<< Go to Spanish version

08/16/2023

Review 'Daughter of Rage': An Aesthetic and Poverty-Porn Narrative


By Daniel Ruiz, (Twitter: @tatoruiz), accredited by CineVista at the Lima Film Festival

The debut film by Nicaraguan director Laura Baumeister begins in a municipal landfill. The director's gaze seeks the aesthetic amidst that place - what no one sees - that which often some academic mentors, without much thought, affirm when encountering a 'sensitive' student: Find beauty in ugliness (I'm paraphrasing).

We should raise alarms whenever we come across that sensation of recognizing that a film seeks to stylize misery.

Amidst the presentation of this space created by Baumeister, the little heads of children collecting trash appear. They appear as if lifted by an elevator. In rhythm with a rising sun. They play innocently before the camera, which captures them like children playing in idyllic parks of middle-class neighborhoods. Among these children is the protagonist, María (Ara Alejandra Medal), a clever and outspoken girl who, on her way home, brings the waste she found in that landfill for some puppies she's grown fond of. However, her mother, Lilibeth (Virginia Raquel Sevilla García), constantly reminds her that the puppies are meant for sale. Up until this point, it's all marked by great complexity and careful aesthetics. Beautiful cinematography. Realism wrapped in subtle cellophane.
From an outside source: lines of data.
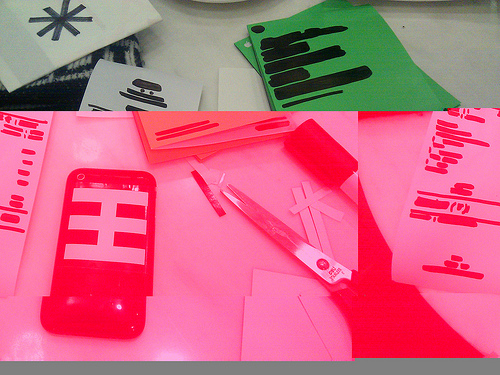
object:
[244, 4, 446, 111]
cards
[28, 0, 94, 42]
star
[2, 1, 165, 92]
card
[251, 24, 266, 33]
dot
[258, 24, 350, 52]
lines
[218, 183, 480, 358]
scissors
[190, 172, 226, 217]
thin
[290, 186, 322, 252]
strips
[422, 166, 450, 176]
items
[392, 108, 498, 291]
receipt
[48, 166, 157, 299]
cell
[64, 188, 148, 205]
lines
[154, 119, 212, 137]
lines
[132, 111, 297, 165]
bottom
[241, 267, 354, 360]
paper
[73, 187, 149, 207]
white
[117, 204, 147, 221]
black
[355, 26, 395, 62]
green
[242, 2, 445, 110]
top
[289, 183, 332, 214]
paper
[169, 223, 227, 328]
pink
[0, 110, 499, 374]
table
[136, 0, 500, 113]
table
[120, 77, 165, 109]
black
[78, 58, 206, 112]
paper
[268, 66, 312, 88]
black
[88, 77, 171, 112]
marker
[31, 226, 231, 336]
red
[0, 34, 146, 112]
hat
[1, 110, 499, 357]
picture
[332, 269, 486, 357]
bottom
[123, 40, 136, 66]
grey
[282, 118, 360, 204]
something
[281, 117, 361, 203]
bottle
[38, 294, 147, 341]
case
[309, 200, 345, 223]
things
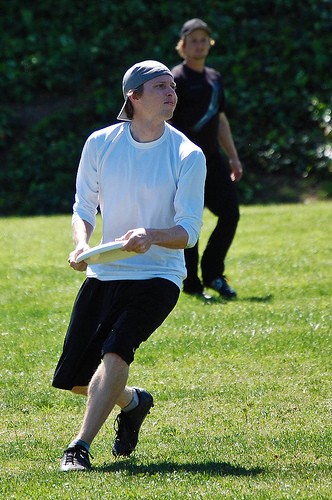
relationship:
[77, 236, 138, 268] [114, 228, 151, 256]
frisbee in hand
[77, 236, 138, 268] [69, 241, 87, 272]
frisbee in hand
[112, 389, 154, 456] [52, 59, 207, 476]
cleat on man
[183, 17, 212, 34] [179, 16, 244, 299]
hat on man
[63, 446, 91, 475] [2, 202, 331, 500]
cleat on grass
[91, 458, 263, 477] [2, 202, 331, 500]
shadow on grass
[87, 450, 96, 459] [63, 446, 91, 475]
lace on cleat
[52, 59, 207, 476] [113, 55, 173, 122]
man wearing a hat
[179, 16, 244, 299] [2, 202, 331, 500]
man in grass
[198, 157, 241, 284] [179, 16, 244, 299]
pants on man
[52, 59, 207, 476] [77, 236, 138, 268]
man holding onto frisbee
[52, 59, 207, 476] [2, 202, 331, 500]
man standing on grass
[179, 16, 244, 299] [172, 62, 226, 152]
man wearing a shirt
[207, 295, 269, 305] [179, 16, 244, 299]
shadow of man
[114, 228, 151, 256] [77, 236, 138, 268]
hand on frisbee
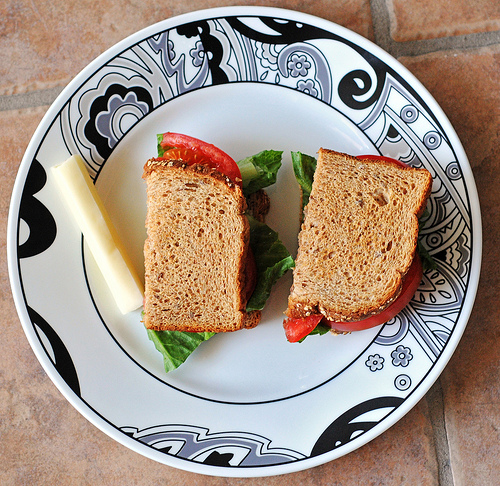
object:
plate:
[5, 4, 487, 481]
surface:
[0, 0, 498, 485]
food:
[50, 131, 433, 373]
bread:
[141, 156, 265, 335]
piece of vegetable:
[290, 149, 317, 222]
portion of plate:
[77, 78, 387, 407]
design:
[92, 16, 258, 87]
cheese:
[50, 151, 146, 318]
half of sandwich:
[139, 130, 295, 374]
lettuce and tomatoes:
[159, 130, 243, 192]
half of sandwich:
[281, 145, 435, 344]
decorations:
[16, 156, 59, 260]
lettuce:
[234, 147, 296, 313]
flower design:
[286, 53, 312, 79]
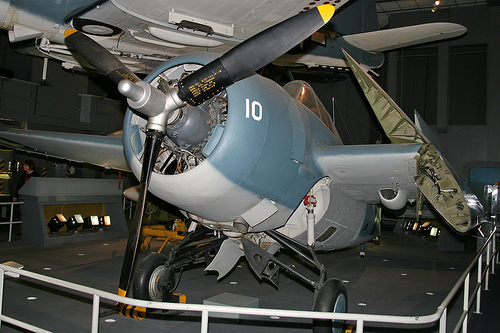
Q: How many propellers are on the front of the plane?
A: Three.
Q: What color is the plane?
A: Silver.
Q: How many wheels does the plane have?
A: Two.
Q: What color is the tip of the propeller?
A: Yellow.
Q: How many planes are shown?
A: One.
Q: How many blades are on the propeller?
A: Three.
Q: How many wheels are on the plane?
A: Two.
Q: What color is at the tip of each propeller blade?
A: Yellow.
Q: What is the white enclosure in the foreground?
A: Railing.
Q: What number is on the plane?
A: Ten.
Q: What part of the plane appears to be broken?
A: Wing.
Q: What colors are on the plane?
A: Blue and white.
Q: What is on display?
A: Old airplane.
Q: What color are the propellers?
A: Black and yellow.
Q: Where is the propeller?
A: On the front of the plane.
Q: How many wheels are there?
A: Two.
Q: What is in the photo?
A: An aircraft.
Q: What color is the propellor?
A: Black and yellow.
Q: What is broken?
A: Wing of plane.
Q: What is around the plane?
A: A rail.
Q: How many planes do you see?
A: 1.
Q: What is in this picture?
A: A plane.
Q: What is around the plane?
A: A white fence.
And the issue isn't with the director or the team. If there's any issue at all, it's undoubtedly the audience for whom this kind of film seems to be intended. "La hija de todas las rabias" (Daughter of Rage) is material for an international audience and critics. It's for European audiences that still seek these kinds of offerings that, at least for me, fall into the category of poverty-porn. Well, exquisite poverty-porn.

But let's return to the narrative. Everything becomes more intricate. The mother's warnings are ignored by the little girl, and the puppies die. But that's not all: there's room to further reinforce the misery that envelops this family. The mother scrapes together money by selling metals found in the landfill and, of course, becomes the target of gang members, one of them being the buyer of the puppies, to whom Lilibeth must lie about their deaths. The macho man, asserting himself, responds with the only thing he has: his virility. Amidst this misery, there's a political backdrop: a private company seeks to take over the waste business. People respond with protests and chaos.
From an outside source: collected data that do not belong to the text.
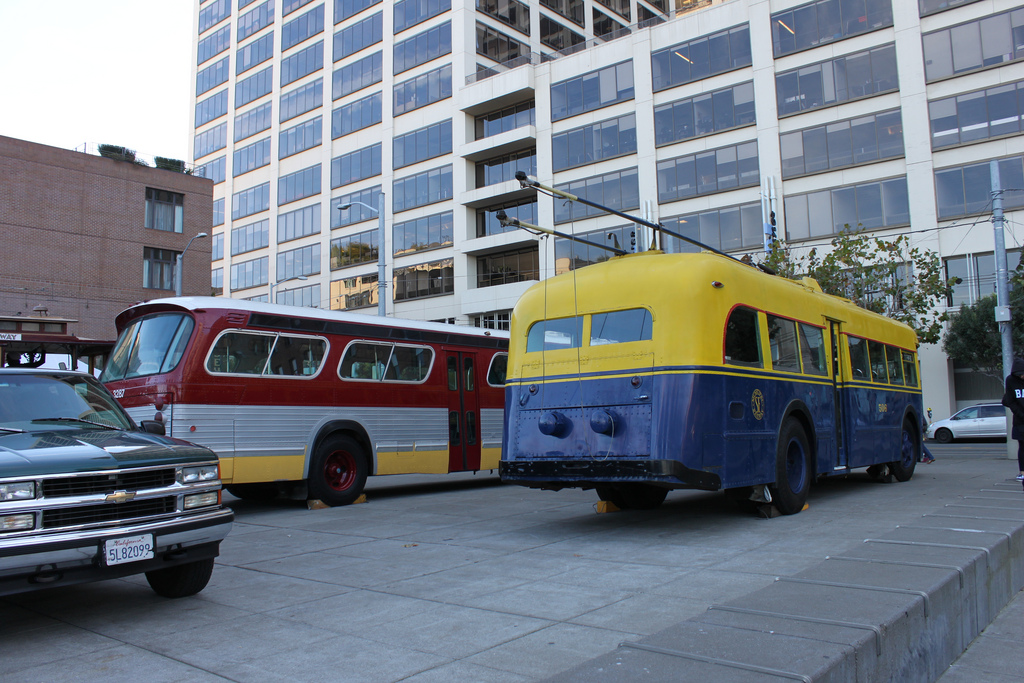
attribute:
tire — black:
[767, 417, 824, 513]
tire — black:
[885, 412, 925, 489]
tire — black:
[585, 471, 675, 528]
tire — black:
[303, 414, 377, 513]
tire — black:
[141, 532, 218, 608]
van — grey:
[916, 396, 1014, 448]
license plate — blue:
[92, 520, 169, 578]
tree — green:
[546, 244, 968, 359]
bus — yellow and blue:
[446, 244, 968, 530]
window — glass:
[224, 57, 282, 114]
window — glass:
[271, 68, 323, 139]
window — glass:
[379, 155, 452, 220]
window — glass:
[537, 54, 642, 132]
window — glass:
[644, 124, 774, 214]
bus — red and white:
[88, 264, 496, 512]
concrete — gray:
[3, 440, 1022, 672]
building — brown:
[8, 127, 234, 418]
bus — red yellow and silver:
[88, 295, 516, 508]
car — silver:
[925, 374, 1014, 457]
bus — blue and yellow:
[491, 251, 919, 512]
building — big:
[172, 11, 991, 444]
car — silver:
[929, 394, 1010, 442]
Lilibeth then seeks a way to solve the mess she's gotten herself into and decides to leave the care of her daughter to a man who works in a recycling company. And Lilibeth doesn't return, which adds insult to injury for little María, who tries every possible way to get her mother back.

Now, not everything is so bleak in "La hija de todas las rabias." Behind this turbulent story of a desperate search for the maternal figure, there's visual craftsmanship, a conceptual proposal worth following and keeping an eye on. Laura Baumeister, the author of her country's first fiction film and the first woman to accomplish this feat within the very limited history of Nicaraguan cinema (there have been only five fiction films in the country), doesn't just focus on poverty-porn in her debut. She also weaves a narrative in which her protagonists, mother and daughter, embody, in fantastical and dreamlike ways, a kind of parallel tale, as if they belonged to the family of canines or feliforms (cats, hyenas, panthers).

Baumeister blends realism and the dreamlike. She likens the limitations of her impoverished human protagonists to the restrictions faced by an animal deprived of freedom. The physical cages of isolated animals serve as a metaphor for restricted or confined lives. The mother-daughter relationship is portrayed with special attention to the details that pertain to fantasy, managing to evoke a sense of tenderness and emotion. And if not that, at the very least a reference amidst a search linked to the genuine and the purely poetic in narrating human and familial relationships. This, by the way, also aligns with a tender game set up by the mother, perhaps as the only way to brighten her young daughter's life.